On Tue, Oct 30, 2018 at 10:56 PM Olga Kornievskaia
<[email protected]> wrote:
>
> From: Olga Kornievskaia <[email protected]>
>
> This patch makes it the responsibility of individual filesystems to
> allow or deny cross device copies. Both NFS and CIFS have operations
> for cross-server copies, and later patches will implement this feature.
>
> Note that as of this patch, the copy_file_range() function might be passed
> superblocks from different filesystem types. -EXDEV should be returned
> if cross device copies aren't supported.
>
> Reviewed-by: Amir Goldstein <[email protected]>
> Reviewed-by: Matthew Wilcox <[email protected]>
> Reviewed-by: Steve French <[email protected]>
> Reviewed-by: Jeff Layton <[email protected]>
> Signed-off-by: Olga Kornievskaia <[email protected]>
> ---
> Documentation/filesystems/porting | 7 +++++++
> fs/cifs/cifsfs.c | 3 +++
> fs/nfs/nfs4file.c | 3 +++
> fs/overlayfs/file.c | 3 +++
> fs/read_write.c | 12 +++++++-----
> 5 files changed, 23 insertions(+), 5 deletions(-)

§ **SUPPLIED ENTRIES**
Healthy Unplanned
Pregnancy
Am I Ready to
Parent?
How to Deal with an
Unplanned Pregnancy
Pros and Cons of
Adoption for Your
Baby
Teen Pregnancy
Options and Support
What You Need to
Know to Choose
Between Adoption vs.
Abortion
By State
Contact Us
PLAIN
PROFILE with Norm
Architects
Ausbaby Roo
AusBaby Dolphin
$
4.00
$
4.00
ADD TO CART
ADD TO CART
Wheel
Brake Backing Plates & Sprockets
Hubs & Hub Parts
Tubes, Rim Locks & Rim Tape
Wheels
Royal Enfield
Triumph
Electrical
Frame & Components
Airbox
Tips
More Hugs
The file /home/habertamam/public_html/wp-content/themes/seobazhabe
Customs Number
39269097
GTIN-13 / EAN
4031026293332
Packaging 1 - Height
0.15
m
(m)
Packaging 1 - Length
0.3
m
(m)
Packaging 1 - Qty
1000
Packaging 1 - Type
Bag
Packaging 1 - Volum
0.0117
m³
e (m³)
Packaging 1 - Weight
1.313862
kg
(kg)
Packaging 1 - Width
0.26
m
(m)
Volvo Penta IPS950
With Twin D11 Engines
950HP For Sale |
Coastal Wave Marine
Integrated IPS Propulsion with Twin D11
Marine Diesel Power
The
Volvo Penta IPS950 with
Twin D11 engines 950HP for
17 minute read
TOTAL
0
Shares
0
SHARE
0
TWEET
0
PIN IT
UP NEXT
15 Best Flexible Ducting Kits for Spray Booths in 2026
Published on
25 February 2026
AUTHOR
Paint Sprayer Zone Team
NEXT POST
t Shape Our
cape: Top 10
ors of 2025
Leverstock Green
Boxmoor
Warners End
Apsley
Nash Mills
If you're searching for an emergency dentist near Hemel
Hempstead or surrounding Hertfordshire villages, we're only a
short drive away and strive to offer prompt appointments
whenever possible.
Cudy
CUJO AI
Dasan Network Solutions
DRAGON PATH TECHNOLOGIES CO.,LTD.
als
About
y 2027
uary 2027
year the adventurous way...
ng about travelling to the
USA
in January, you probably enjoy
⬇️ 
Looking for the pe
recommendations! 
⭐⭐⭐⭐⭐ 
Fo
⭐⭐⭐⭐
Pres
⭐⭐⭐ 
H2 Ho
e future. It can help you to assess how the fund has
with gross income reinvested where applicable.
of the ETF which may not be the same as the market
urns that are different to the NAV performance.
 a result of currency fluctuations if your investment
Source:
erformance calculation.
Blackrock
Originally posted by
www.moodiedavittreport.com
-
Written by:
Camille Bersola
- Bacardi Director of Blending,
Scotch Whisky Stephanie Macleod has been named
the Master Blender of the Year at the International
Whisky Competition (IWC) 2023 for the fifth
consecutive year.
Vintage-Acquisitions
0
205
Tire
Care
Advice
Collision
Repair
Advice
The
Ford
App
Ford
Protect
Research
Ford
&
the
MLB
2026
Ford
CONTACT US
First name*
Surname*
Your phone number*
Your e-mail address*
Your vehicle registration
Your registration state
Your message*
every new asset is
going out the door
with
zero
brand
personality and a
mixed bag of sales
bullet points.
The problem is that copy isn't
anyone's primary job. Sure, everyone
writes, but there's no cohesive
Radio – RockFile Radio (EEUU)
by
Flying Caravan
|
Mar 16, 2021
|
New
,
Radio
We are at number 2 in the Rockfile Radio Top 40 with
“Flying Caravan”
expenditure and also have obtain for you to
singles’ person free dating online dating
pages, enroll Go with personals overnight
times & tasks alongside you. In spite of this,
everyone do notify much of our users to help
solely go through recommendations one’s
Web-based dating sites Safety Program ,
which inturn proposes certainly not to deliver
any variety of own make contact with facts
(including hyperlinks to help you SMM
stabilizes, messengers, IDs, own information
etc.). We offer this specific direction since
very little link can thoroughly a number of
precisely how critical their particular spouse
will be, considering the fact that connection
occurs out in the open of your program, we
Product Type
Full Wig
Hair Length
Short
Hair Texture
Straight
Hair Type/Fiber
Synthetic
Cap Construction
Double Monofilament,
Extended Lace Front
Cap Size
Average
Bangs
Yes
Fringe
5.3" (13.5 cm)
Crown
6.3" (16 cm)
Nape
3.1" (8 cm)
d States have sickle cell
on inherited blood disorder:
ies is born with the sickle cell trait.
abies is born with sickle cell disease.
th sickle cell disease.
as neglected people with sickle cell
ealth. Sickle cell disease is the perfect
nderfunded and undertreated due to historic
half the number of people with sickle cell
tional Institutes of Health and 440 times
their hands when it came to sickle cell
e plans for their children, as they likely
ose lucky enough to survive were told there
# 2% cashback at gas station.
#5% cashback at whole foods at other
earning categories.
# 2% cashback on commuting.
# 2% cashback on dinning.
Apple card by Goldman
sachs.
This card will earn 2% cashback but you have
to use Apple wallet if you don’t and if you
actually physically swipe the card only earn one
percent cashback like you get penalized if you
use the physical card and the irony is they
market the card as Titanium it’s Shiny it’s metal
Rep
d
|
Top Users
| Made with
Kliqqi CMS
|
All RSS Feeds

§ **WORK INSTRUCTIONS**
Please update the stretch of the patch email from "On Tue, Oct" through "implement this feature.", putting "inter-server copies" in place of "cross-server copies".

§ **SOLUTION FOR THIS TASK**
On Tue, Oct 30, 2018 at 10:56 PM Olga Kornievskaia
<[email protected]> wrote:
>
> From: Olga Kornievskaia <[email protected]>
>
> This patch makes it the responsibility of individual filesystems to
> allow or deny cross device copies. Both NFS and CIFS have operations
> for inter-server copies, and later patches will implement this feature.